A Japanese man concerned about the environment his children have inherited dreamed up a way to convert plastic back into oil, reducing carbon emissions in the process. With all the plastic in the world still in existence, and peak oil on its way, plastic (and a machine like this) may soon become one of the world’s most prized commodities.
Conceived by Akinori Ito with the Blest Corporation, this machine can handle all kinds of plastics including polyethylene, polystyrene, and polypropylene. And they can be made in various sizes from small to large that can be used in a range of applications (personal to industrial).
Stuff the bags, caps, and other plastic packaging into the machine. Put on the lid. Flip a switch, and voila. A few minutes later the melted plastic releases gas through a tube. A beaker of tap water cools and then converts those gases into oil.
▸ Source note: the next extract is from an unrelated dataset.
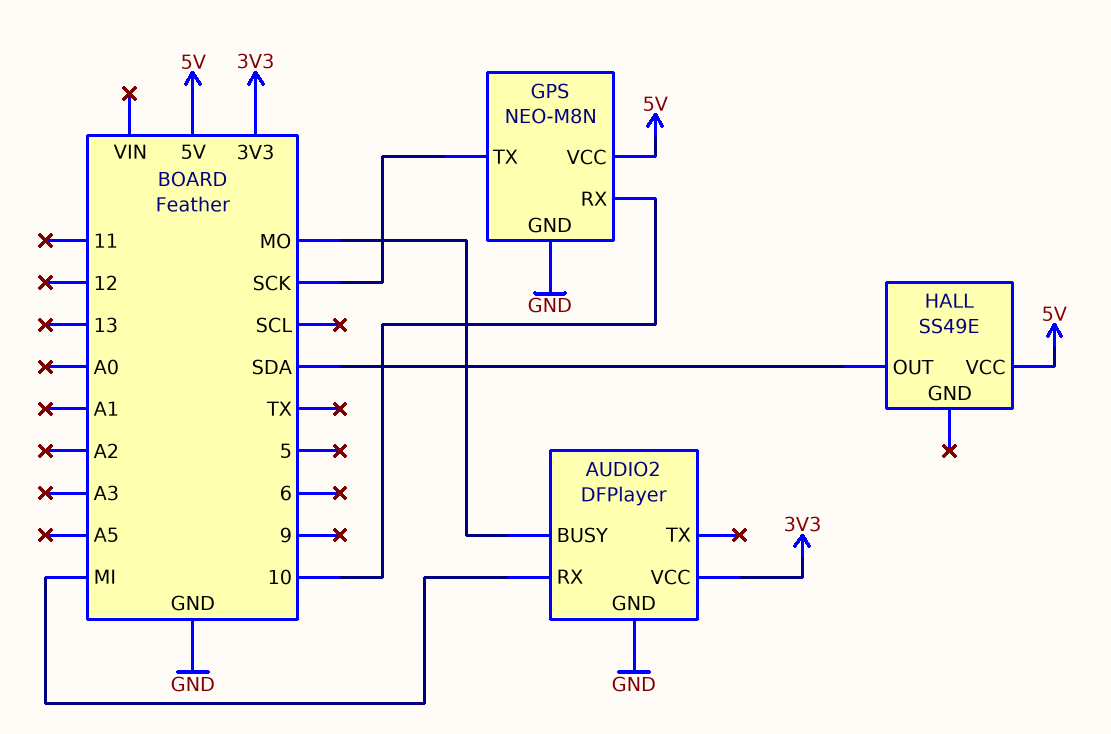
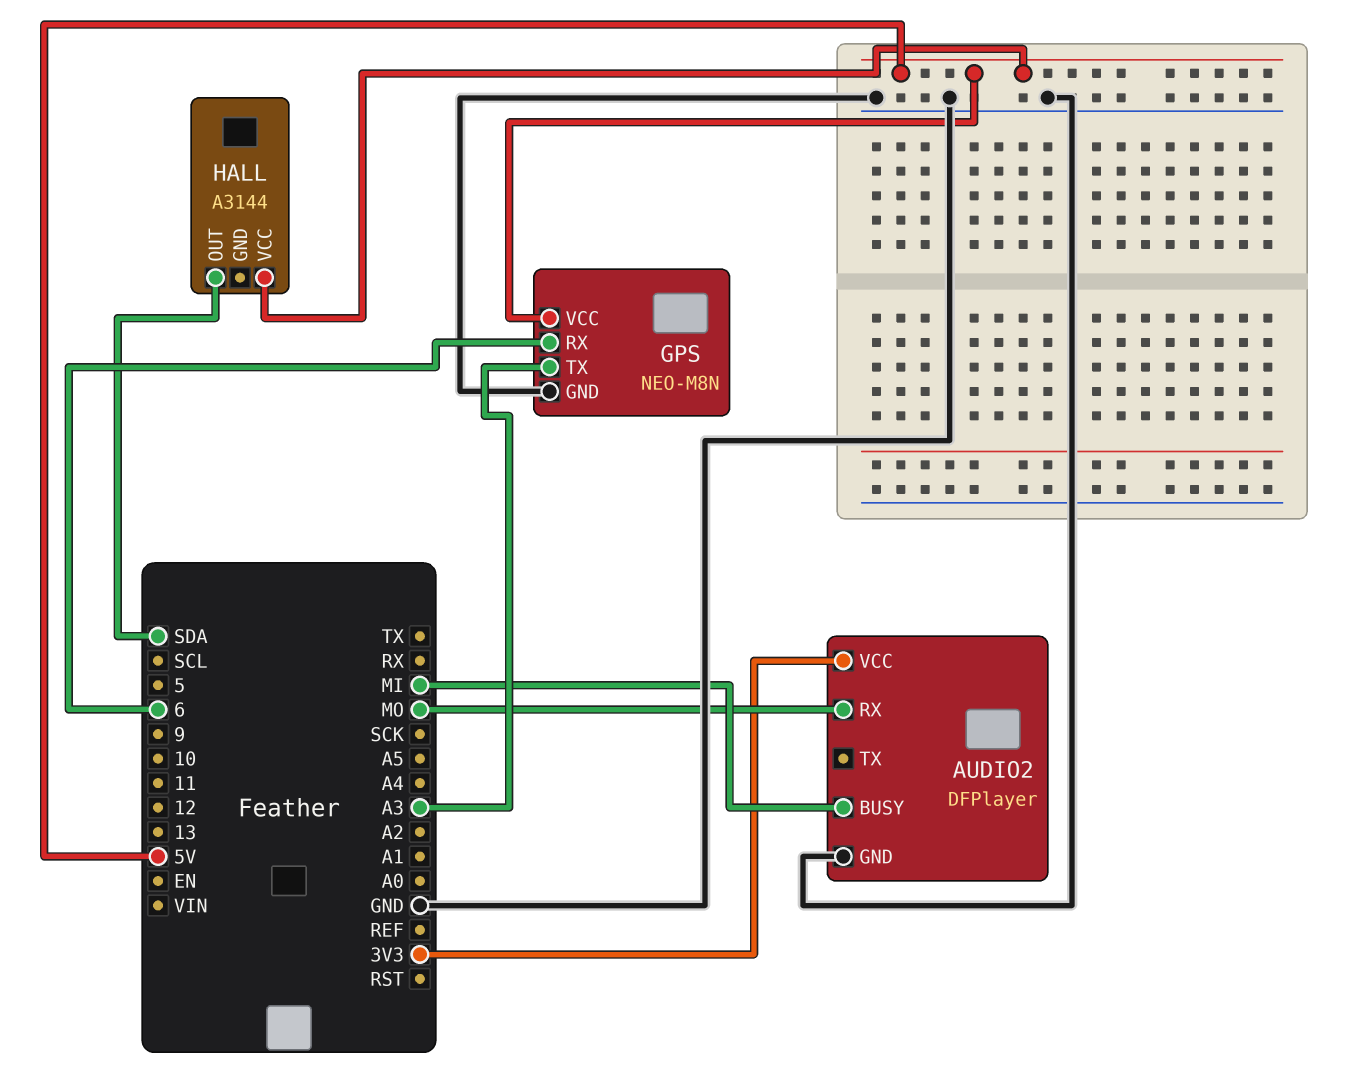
AUDIO2 pin BUSY: MO -> MI
AUDIO2 pin RX: MI -> MO
GPS pin RX: 10 -> 6
GPS pin TX: SCK -> A3
HALL: SS49E -> A3144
The oil can then be further refined into gasoline, diesel, or kerosene, and can power everything from cars to generators, or even used as is.
Heating the plastic with electricity instead of flames keeps emissions down (particularly compared to giant oil refineries). The process also requires 1kWh of electricity for every kilogram of plastic, which produces one liter of oil.
I’m floored that it took us this long to think about such a technology; in hindsight, it seems so simple. Plastic is made from oil but doesn’t decompose, so why not convert it back? Sheer genius.
If the fuel is re-used in vehicles, then further emissions will be released into the atmosphere. However, for every kilogram of plastic burned (ostensibly to get rid of it) 3kg of CO2 billows beyond; converting it back to oil initially spares 80% of those emissions.
Mr. Ito has carted his machine to developing countries and demonstrated to communities that plastic isn’t garbage, it’s fuel. That has transformed their thinking and inspired them to clean up after themselves.
I’m dreaming of a day when governments worldwide become wise to this technology and initiate massive plastic collection parties. Sign me up!